Two of his college buddies at the University of Georgia came home for a weekend to stay with David's brothers so Darina could fly west and see her oldest play in the Big Game, a 63-13 Cardinal rout. The responsibilities of a son and older brother must remain secondary, as long as Yankey wants a job playing professional football, an industry where he has no say about where he will work.

The team captain played with a "heavy heart" the rest of the year, taking some solace in the slew of postseason honors he received. He was a unanimous All-American, just the eighth player in school history to accomplish that feat and the first two-time All-American at the university since Bob Whitfield (1990-91). He was a semi-finalist for both the Outland Trophy and Lombardi Award and received All-Pac 12 Conference accolades for the third-straight season.

After Stanford's tough loss to Michigan State in the Rose Bowl, the junior guard had another tough decision to make – should I stay or should I go? Yankey, because of an injury he suffered early in his freshman year, had the option to play a fifth year at Stanford. He submitted his paperwork to the NFL to see where the scouts think he will be drafted.

"Getting honest evaluation, and depending on that, we'll see where it goes," he said.

The son also referred to a picture he has of his father, David Yankey Sr., holding a glass of champagne in hand, celebrating the day he became a U.S. citizen. The family had planned to do so together. Academics and football made David Jr., put it on hold. He intended to take his citizenship test this fall. Why not? He had all the time in the world. "I didn't talk to him about it," Yankey said of his father's naturalization, "but it did mean a lot to him, after working here for so long. He was really eager for me to do it as well."

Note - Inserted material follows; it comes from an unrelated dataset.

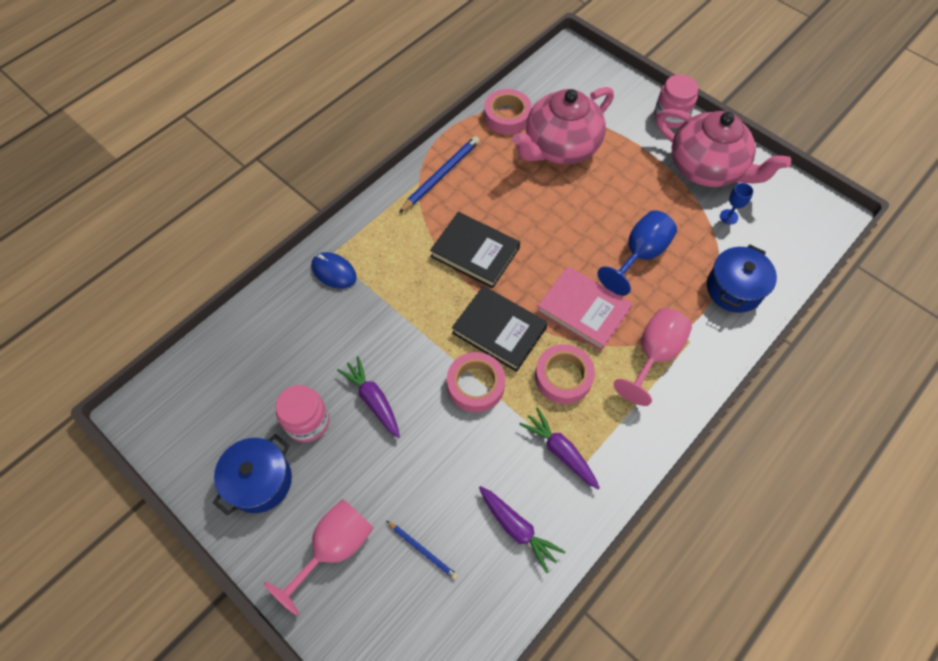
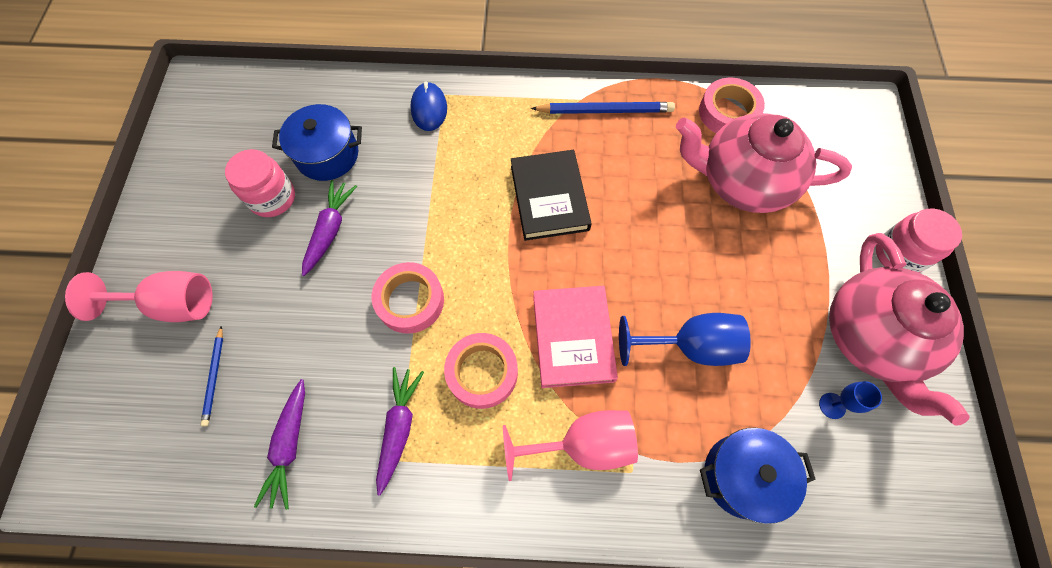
camera: 50 degrees right, 5 degrees up
(260, 481) = (195, 205): blue pot -> blue pot (327, 155)
(499, 330) = (484, 279): black book -> none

When his father passed away last September, Yankey found out, as we all do at a certain age, that we don't have all the time in the world. He intends to take the citizenship test this year. First, it was decision time. In mid-January, Yankey decided to leave school and enter the 2014 draft, releasing a statement that said, "The decision was not easy. I have loved my time at Stanford and am a proud member of Nerd Nation. I am humbled at the prospect of joining a long list of Stanford alumni currently playing in the NFL.

"I want to thank everyone at Stanford for their unwavering support throughout my four years. Coming here was an incredible opportunity and everyone on campus - from professors and coaches to support staff and fans - have demonstrated why this place is so special."

CAREER NOTES

Yankey started all but the first two of the 42 games he appeared in for Stanford, lining up at left guard for 26 of those starting assignments and at left tackle in the 14 others…Finished with an average of 8.45 knockdowns (338) and 1.3 touchdown-resulting blocks (52) while in the starting lineup.